19.5.12

A revista Veja e a insustentabilidade das suas verdades fabricadas


Já faz algum tempo que tento mostrar aos meus interlocutores as maracutaias da revista Veja, porta estandarte das publicações da Editora Abril.
A TV Record e a revista CartaCapital têm demonstrado de forma inequívoca que, além de praticar um jornalismo de péssima qualidade, a publicação com sede na Marginal do Tietê tem enveredado pelo mundo do crime, seja guiada pelo Carlinhos Cachoeira – hoje chamado de bicheiro e criminoso pela mídia, mas até ontem qualificado como empresário do ramo de jogos pela mesma – ou abrindo espaço para o seu sócio, senador Demóstenes Torres.
O impávido senador ocupou as páginas amarelas da porcalhona para detonar o Congresso e seus pares.
A revista articula notas, notícias, reportagens investigativas e outras artimanhas sempre de acordo com os seus interesses mais sórdidos.
Isso a parte da mídia não comprometida com os interesses corporativos do PIG (Partido da Imprensa Golpista, segundo Paulo Henrique Amorim) tem mostrado com sobras.
Hoje tive acesso, por indicação dos amigos virtuais do Twitter, a um artigo demolidor sobre as fraudes e interesses nebulosos da revistinha mais lida do país, mas que é chamada de revista de fofocas pela imprensa internacional.
Trata-se da análise de uma matéria de capa lidando com a delicada questão dos agrotóxicos. O texto é assinado por Elenita Malta Pereira, doutoranda em História na UFRGS. Primeiro li no blog Outras Palavras e depois no Observatório da Imprensa.
Leiam os trechos que selecionei (para ler a matéria na íntegra basta clicar no nome das publicações apontadas acima):

A matéria “A verdade sobre os agrotóxicos”, publicada na Veja (edição de 4/1/2012), revisita um tema que é alvo de polêmicas, oposições apaixonadas e amplas discussões no Brasil desde os anos 1970. No entanto, apesar de décadas de controvérsia, já no título, a revista demonstra que pretende revelar a verdade sobre o assunto. A Associação Brasileira de Agroecologia (ABA), em carta-resposta à Veja, considerou o tratamento dado a um tema tão controverso como “parcial e tendencioso”, apontando uma série de equívocos na reportagem.
(...)
Motivada pela divulgação, em dezembro de 2011, de um estudo sobre contaminação de alimentos por pesticidas promovido pela Agência Nacional de Vigilância Sanitária (ANVISA) referente ao ano de 2010, a reportagem da Veja começa questionando o uso da palavra “agrotóxico”: o “nome certo é defensivo agrícola”. Segundo a matéria, “agrotóxico” é um termo impreciso e carregado de julgamento valor; já “defensivos” seria correto, porque esses produtos não servem para intoxicar o ambiente ou o consumidor, mas para “defender” a plantação de pragas, insetos e parasitas. Esse debate é antigo, construído ao longo de uma verdadeira contenda, que foi protagonizada por ecologistas, políticos e representantes das indústrias agroquímicas, desde os anos 1970. A própria nominação dos agroquímicos determinava de que “lado” estava quem nomeava: de um lado executivos das indústrias fabricantes que, obviamente, queriam vender seus produtos, pesquisadores que recebiam financiamento dessas empresas para suas pesquisas e funcionários públicos, todos trabalhando para “defender” seus interesses. Do outro lado, entidades ambientalistas de vários estados, professores universitários e pesquisadores preocupados com o efeito desses produtos na saúde das pessoas e da natureza.

§ Tarefas:
1. Por favor, redigite o trecho do texto sobre a revista Veja que vai de "Já faz algum" até "interesses mais sórdidos.".
2. Continue o texto sobre a revista Veja a partir da última frase apresentada.

§ Trecho dos dados:
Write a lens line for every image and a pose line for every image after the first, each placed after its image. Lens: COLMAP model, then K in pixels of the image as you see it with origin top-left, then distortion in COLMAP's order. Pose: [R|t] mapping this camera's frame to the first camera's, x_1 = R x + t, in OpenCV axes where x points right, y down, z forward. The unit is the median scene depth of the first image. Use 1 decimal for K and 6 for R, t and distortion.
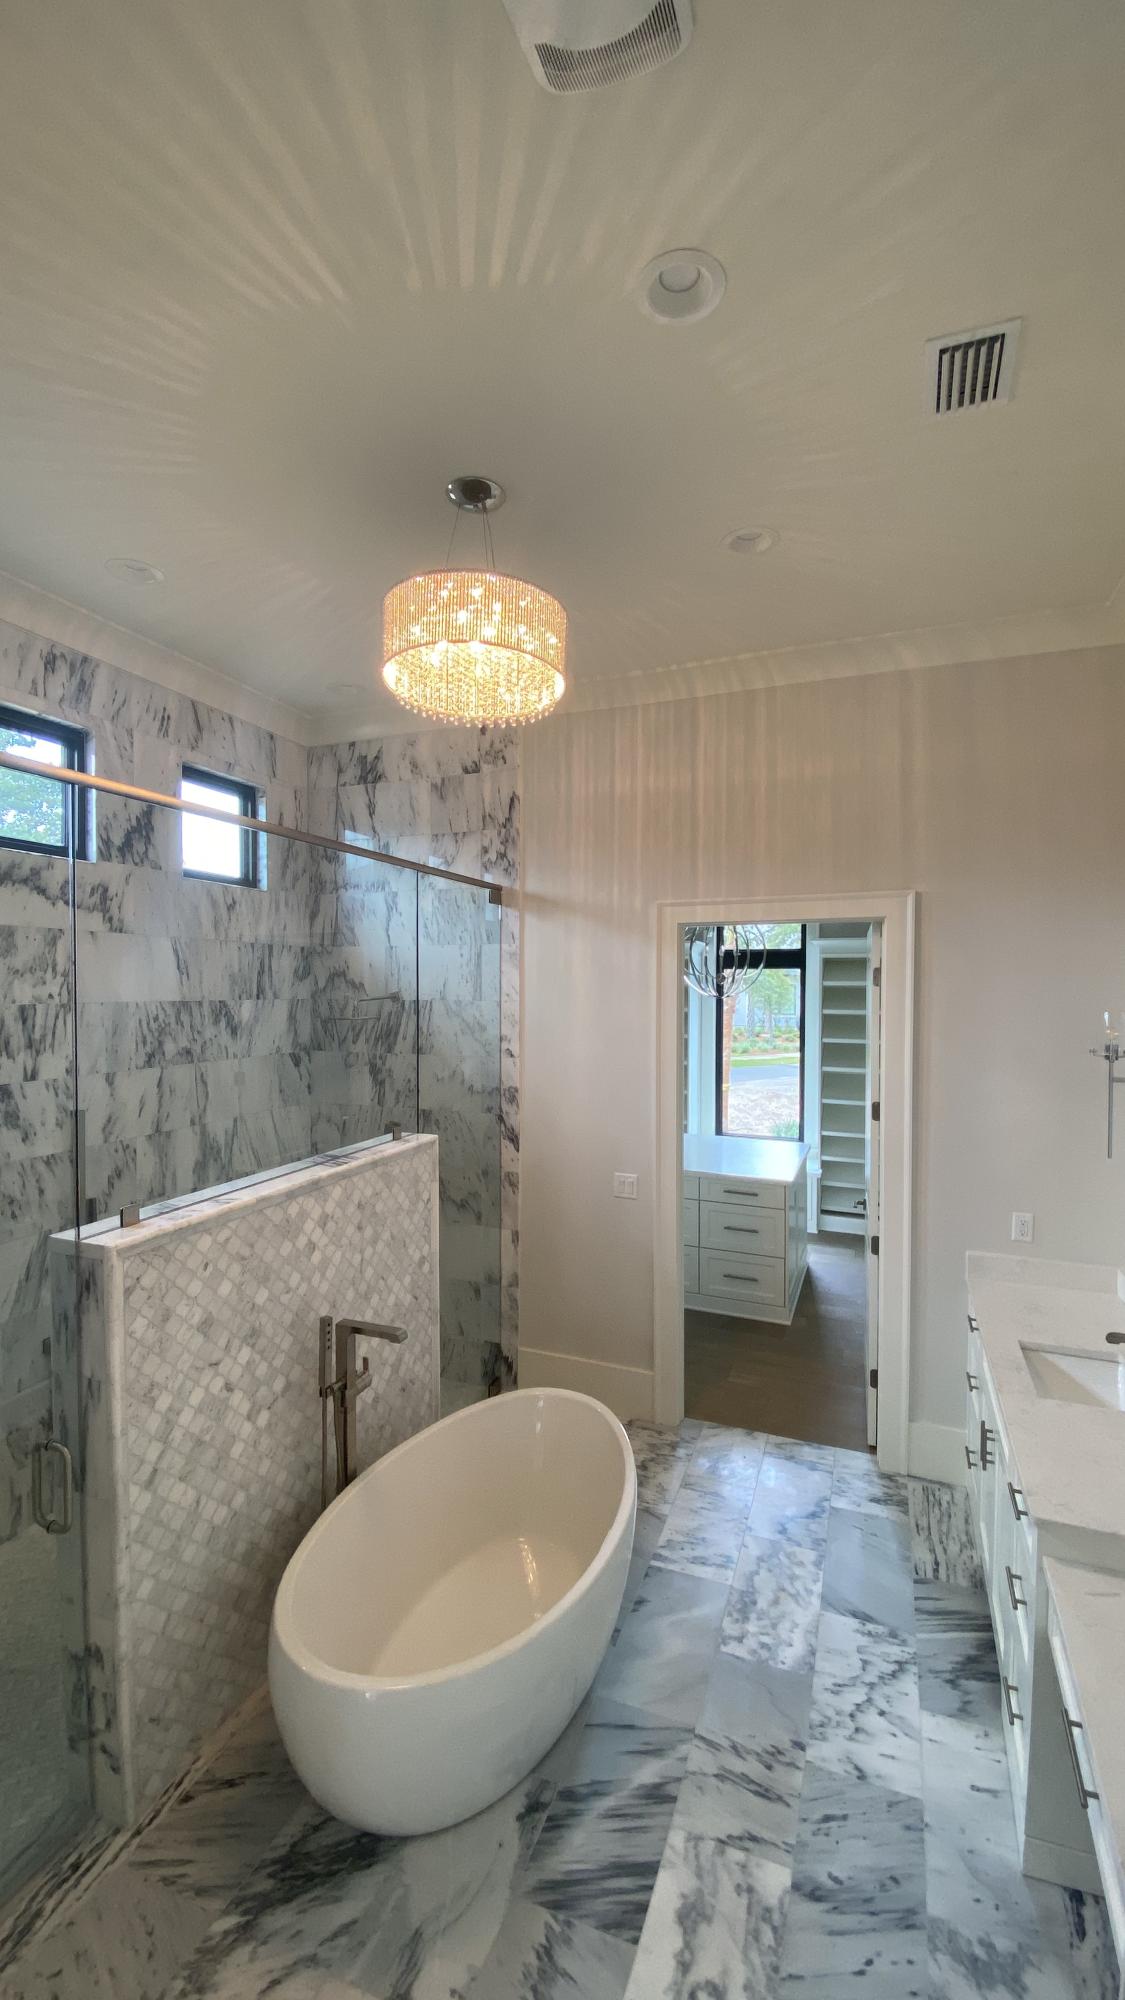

§ Respostas numeradas:
1.
Já faz algum tempo que tento mostrar aos meus interlocutores as maracutaias da revista Veja, porta estandarte das publicações da Editora Abril.
A TV Record e a revista CartaCapital têm demonstrado de forma inequívoca que, além de praticar um jornalismo de péssima qualidade, a publicação com sede na Marginal do Tietê tem enveredado pelo mundo do crime, seja guiada pelo Carlinhos Cachoeira – hoje chamado de bicheiro e criminoso pela mídia, mas até ontem qualificado como empresário do ramo de jogos pela mesma – ou abrindo espaço para o seu sócio, senador Demóstenes Torres.
O impávido senador ocupou as páginas amarelas da porcalhona para detonar o Congresso e seus pares.
A revista articula notas, notícias, reportagens investigativas e outras artimanhas sempre de acordo com os seus interesses mais sórdidos.

2.
O termo agrotóxico, mais do que portar um juízo de valor, está consolidado na legislação brasileira sobre o tema, a Lei 7.802/89. A palavra já estava presente na primeira legislação estadual, a Lei 7.747, publicada no Rio Grande do Sul, em dezembro de 1982, fruto de um amplo debate liderado por políticos, pesquisadores e ecologistas. O ecologista José Lutzenberger considerou a publicação dessa lei uma “vitória sem precedentes”, uma conquista da sociedade civil, inédita em diversos países. Por outro lado, o termo “defensivos agrícolas” também não é isento de valor: expressa que essas substâncias são boas, defendem a lavoura de pragas. No entanto, o próprio conceito do que pode ser considerado praga é questionável, depende do ponto de vista de quem está observando uma plantação. O que é praga na agricultura que usa produtos químicos pode ser um aliado no controle natural de insetos realmente prejudiciais, e até mesmo um indicador da saúde das plantas para quem pratica agricultura ecológica.
(...)
A matéria da Veja faz afirmações de forma leviana e irresponsável para a população leiga no assunto, passando a impressão que os agrotóxicos não são tão perigosos assim. Ela diz que os alimentos que lideram o ranking da ANVISA de forma alguma representariam risco à saúde, que os resíduos estão dentro dos níveis seguros e que o uso de agrotóxicos não autorizados não é prejudicial à saúde. Neste último caso, a justificativa seria o alto custo para os fabricantes alterarem os rótulos, indicando outros cultivos onde os pesticidas poderiam ser utilizados. Aqui, podemos perceber mais uma vez que os interesses das empresas sempre são relevantes e merecem ser preservados.
(...)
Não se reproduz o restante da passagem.